Joe Morgenstern of The Wall Street Journal wrote: "The score, by Roque Baños, is the musical equivalent of assault and battery." Kurt Loder of Reason wrote: "Also familiar is the insistently thrillery score by Roque Baños, which in no way recalls the lustrous work of Trent Reznor and Atticus Ross in the Fincher film." Philip Kemp of GamesRadar+ wrote: "The sole annoying factor is Roque Baños's relentless score, thundering away almost non-stop at full volume to remind us that this is tense, dangerous stuff. Cheers, Roque, but we had already sussed that."
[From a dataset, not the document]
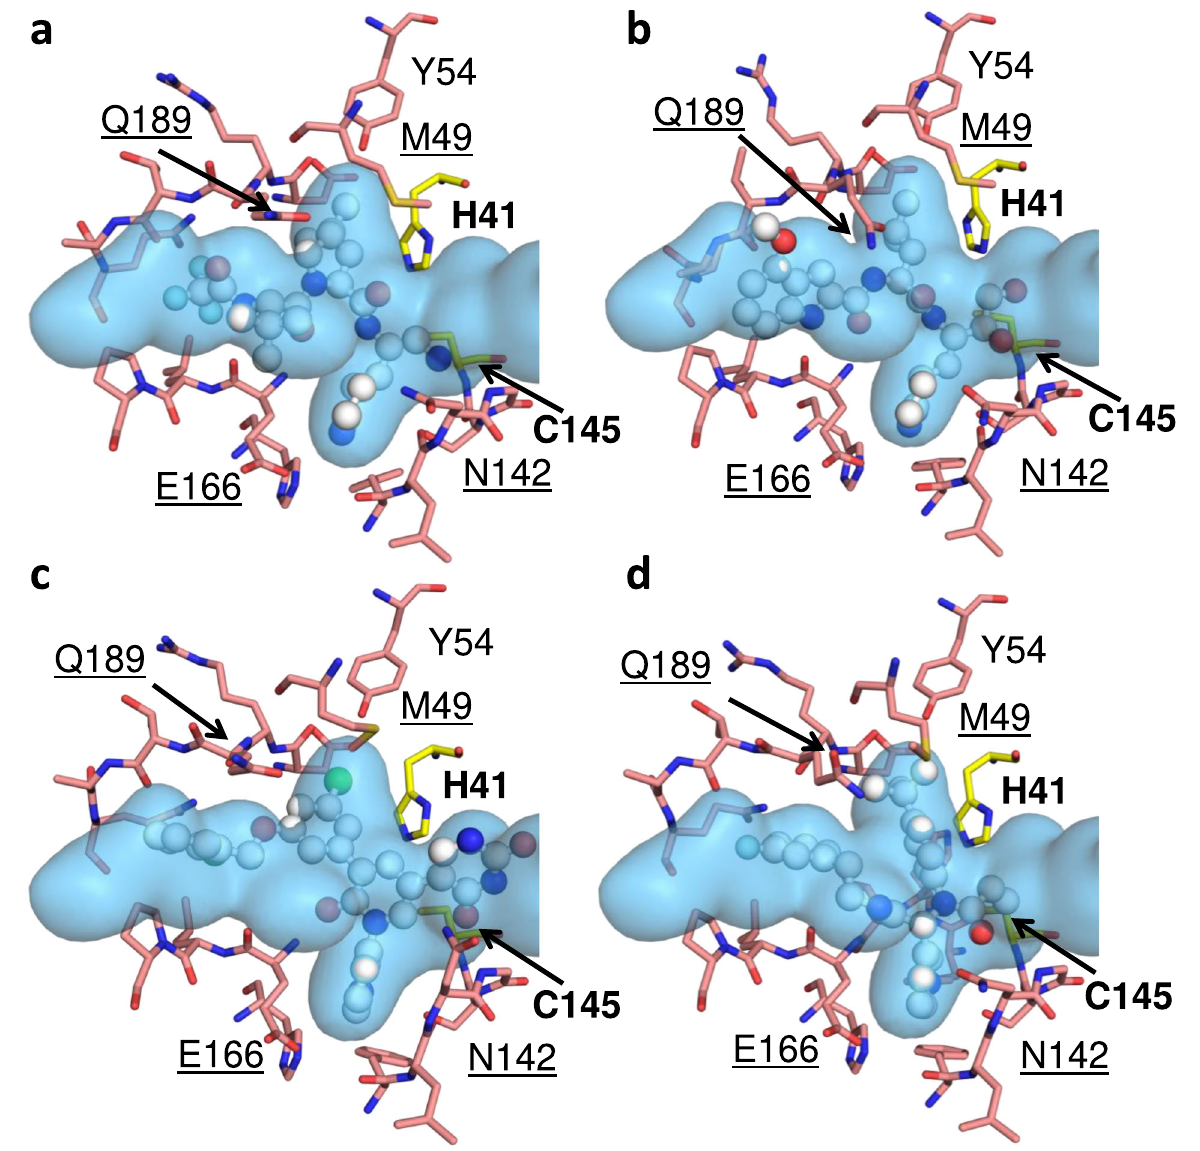
Fig. 5 The fi t of protease inhibitors within the substrate envelope. a PF-07321332 (35), PDB ID:7RFS, b PF-00835231 (36), PDB ID 6XHM. c Noncovalent potent compound 21 (37), PDB ID: 7L13. d Moonshot compound 11 (38), PDB ID 7NW2. The inhibitors are in ball-and-stick representation and the substrate envelope is depicted as the blue volume. The catalytic dyad residues are labeled in bold while the underlined labels are for the residues that interact with one or more inhibitor and may be vulnerable to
Jack Pooley of WhatCulture wrote: "Baños ditches their electronic-infused stylings and tends towards a more classically operatic style which, while perhaps a bit jarring at first, is entertainingly bombastic for the majority. From the smaller, quieter moments to the big, absurd ones, Baños' score remains an easy stylistic highlight, if like most other good things in the film, it was clearly deserving of a stronger accompanying movie." Paul Klein of No Majesty wrote: "Roque Banos' score will leave you wishing it was used in a more haunting film".

== Personnel ==
Credits adapted from liner notes:

- Music composer, producer and conductor – Roque Baños
- Additional music – Vanessa Garde
- Orchestrators – Ginés Carrión, Roque Baños
- Concertmaster – Maria Dimitrova
- Contractor – Marton Barka
- Bass flute – Alejandro Villar
- Synth programming – Ben Cherney, Juan Carlos Enriquez
- Viola – Alvaro Gallego
- Recording – Bernd Mazagg
- Mixing – Stephen Lipson
- Technical manager – Roland Tscherne
- Technical assistance – Josefine Riedel
- Music consultant – Elisa Rice, Iran Garcia
- Pro-tools operator – Martin Pauser, Martin Weismayr, Tristan Linton
- Booklet editor and design – WLP Ltd.